The solution to this is note tagging. When a note is created, the sender generates a unique "tag" for the log in which the note is embedded. This tag is derived from a shared secret between the sender and recipient, along with a shared index (a counter that increments with each note exchanged between them). Critically, only the sender and recipient can identify this tag. The Aztec node exposes an API (getLogsByTags()) that allows users to efficiently query logs matching specific tags, significantly streamlining note discovery. Aztec.nr further abstracts this for developers, allowing for custom note types and discovery methods.

There are some limitations to this, like the inability to receive notes from unknown senders (as a shared secret cannot be established), and complexities with index synchronization if transactions are reverted or unexpectedly ordered.

Spending (Nullification):

When the owner of a note wishes to spend it, they initiate a private transaction. Within a private zero-knowledge circuit (we will define this concept later), the owner provides the note's full preimage (the original, unencrypted note data) and their private spending key.

Using the compute_nullifier function, a unique nullifier for that specific note is derived. This nullifier is then published on-chain and inserted into a global nullifier tree.

Once a note's nullifier is published and included in the nullifier tree, that note is permanently marked as "spent". Any subsequent attempt to use the same note will fail because its corresponding nullifier will already be present in the tree.

A key aspect of the UTXO model is that spending a note often involves creating one or more new notes. For example, if a user spends a larger note to make a smaller payment, the original note is nullified, and two new notes are created: one for the recipient (the payment) and one for the sender (the "change"). This mechanism elegantly decouples the actions of creating, updating, and deleting private state.

Private Payment Example

Now, an example of a private payment: let's say that Alice wants to pay Bob 25 DAI privately.
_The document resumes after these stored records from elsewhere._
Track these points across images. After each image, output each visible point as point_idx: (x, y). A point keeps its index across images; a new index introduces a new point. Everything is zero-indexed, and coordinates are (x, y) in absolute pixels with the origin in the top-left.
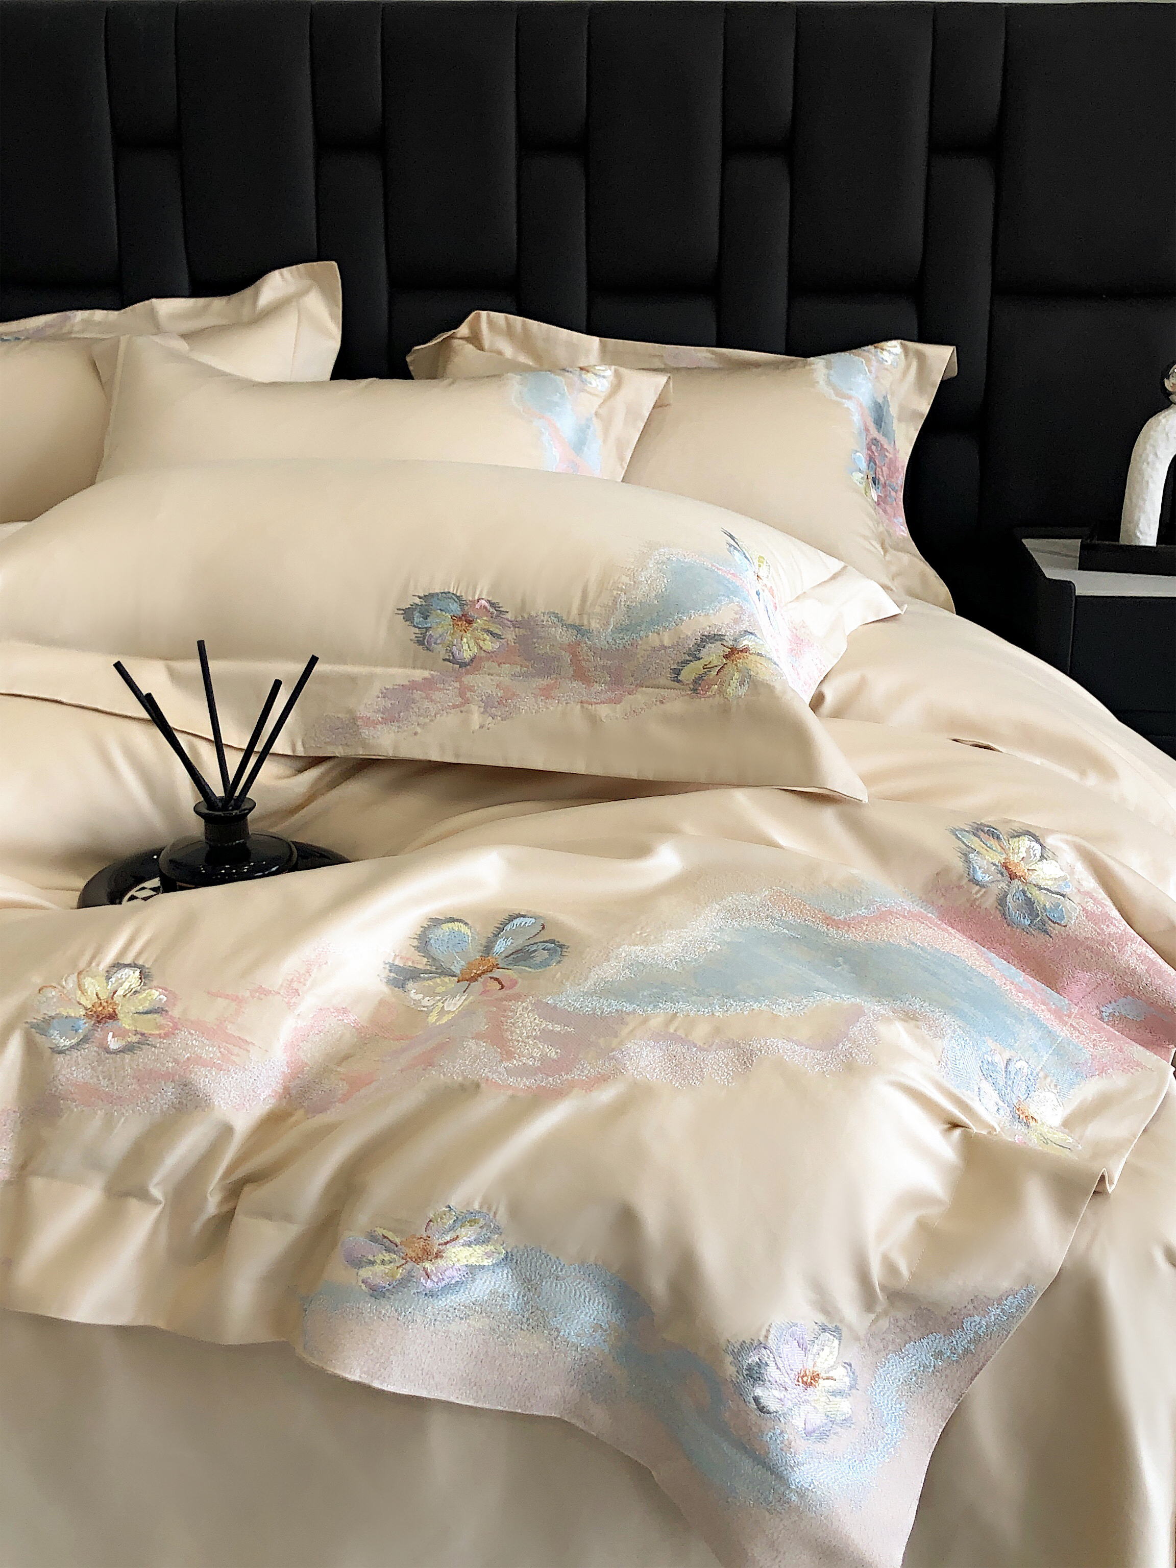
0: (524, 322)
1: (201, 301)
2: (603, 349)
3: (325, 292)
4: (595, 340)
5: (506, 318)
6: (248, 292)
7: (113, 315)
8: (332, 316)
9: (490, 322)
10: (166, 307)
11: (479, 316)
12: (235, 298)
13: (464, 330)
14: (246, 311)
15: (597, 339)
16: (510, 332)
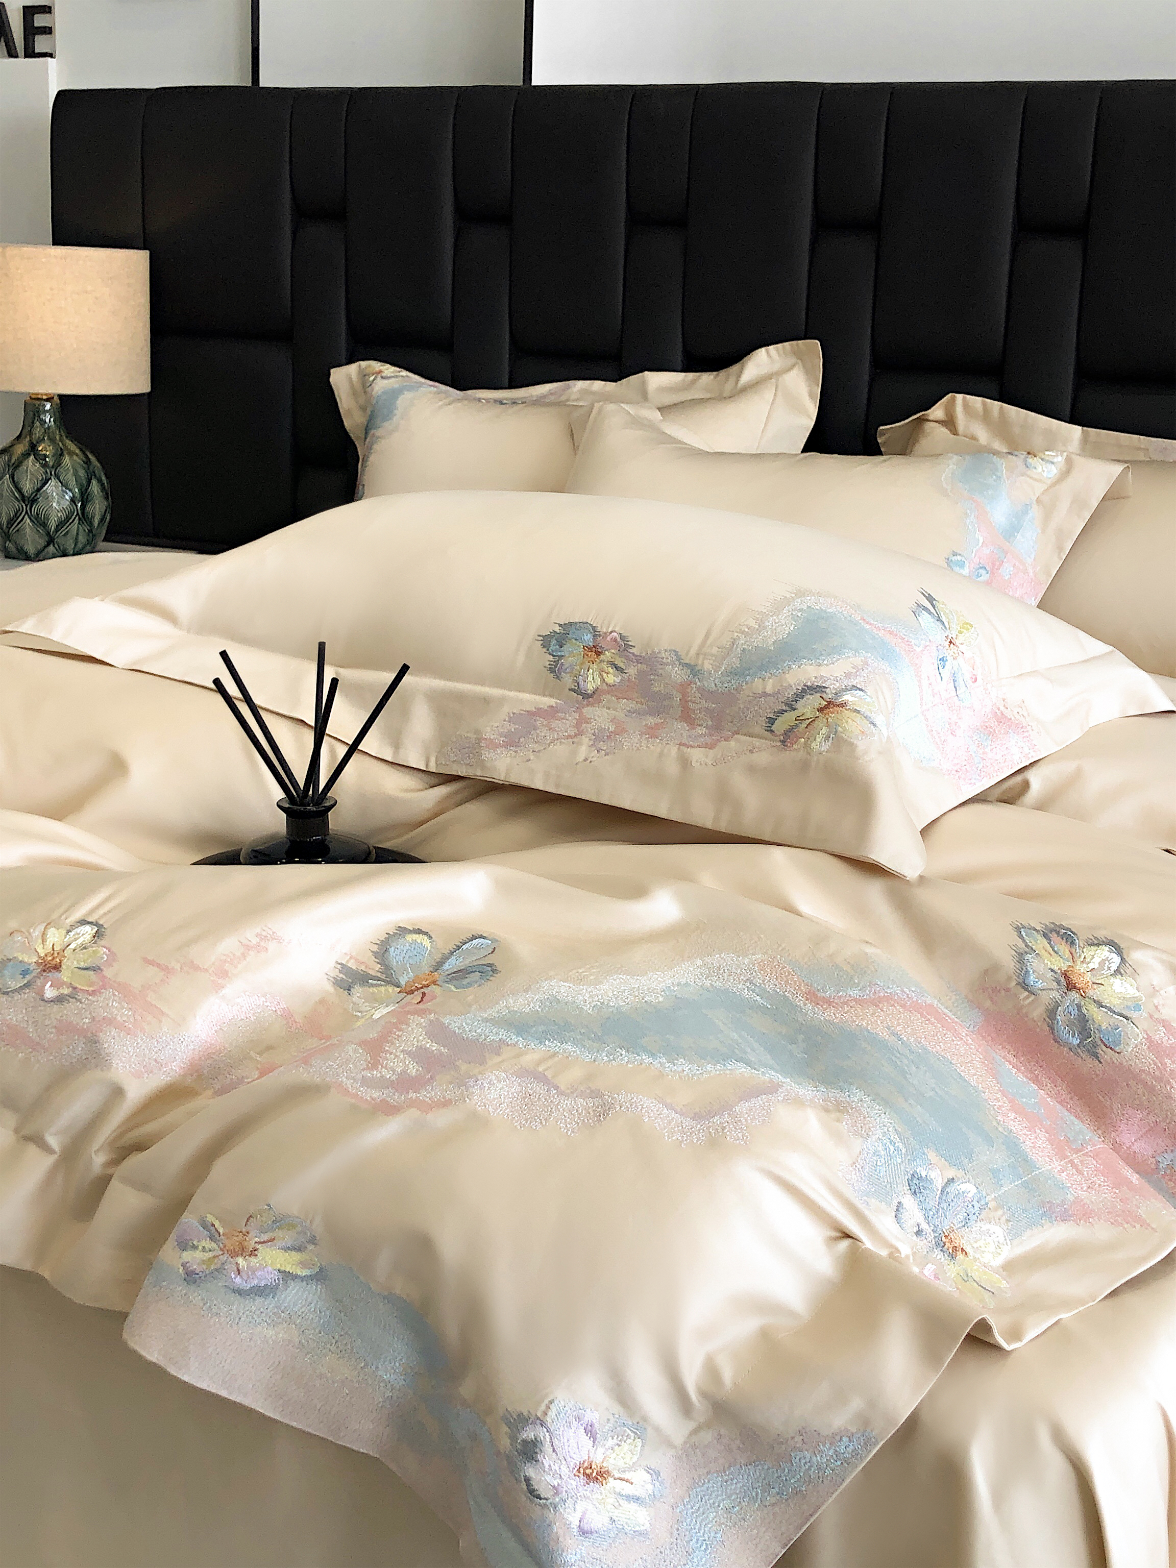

In a highlevel:

Sender's Action (Alice):

Alice currently holds a larger DAI note, for instance, a 100 DAI note. To send 25 DAI to Bob, her private circuit first nullifies her existing 100 DAI note by generating and publishing its nullifier to the nullifier tree.

Simultaneously, Alice's circuit creates two new notes:

  • A 25 DAI note, specifically encrypted to Bob's public key and tagged for Bob's discovery.

  • A 75 DAI "change" note, encrypted back to Alice's own public key.

Alice PXE

The commitments for these two newly created notes, along with the nullifier of the original 100 DAI note, are included in the transaction and posted on-chain.

Commitment

Recipient's Action (Bob):

Bob's PXE continuously monitors the network for encrypted logs. It specifically looks for logs that are "tagged" using the shared secret and index scheme established between him and Alice.

Upon finding the encrypted log containing the 25 DAI note, Bob's PXE decrypts it using his secret viewing key.

The decrypted 25 DAI note is then added to Bob's local PXE database, making it available for future spending.

Bob Discovery

Spending the Received Note (Bob):

Later, when Bob wishes to spend his 25 DAI note (e.g. to pay Karl), he initiates a new private transaction.

  • His PXE provides the note's preimage and his private spending key to his private circuit.

  • A unique nullifier for that 25 DAI note is computed and published to the nullifier tree, marking it as spent.

Similar to Alice's action, Bob's circuit would then create new notes (e.g. a payment note for Carol and a change note for Bob himself) as part of this transaction.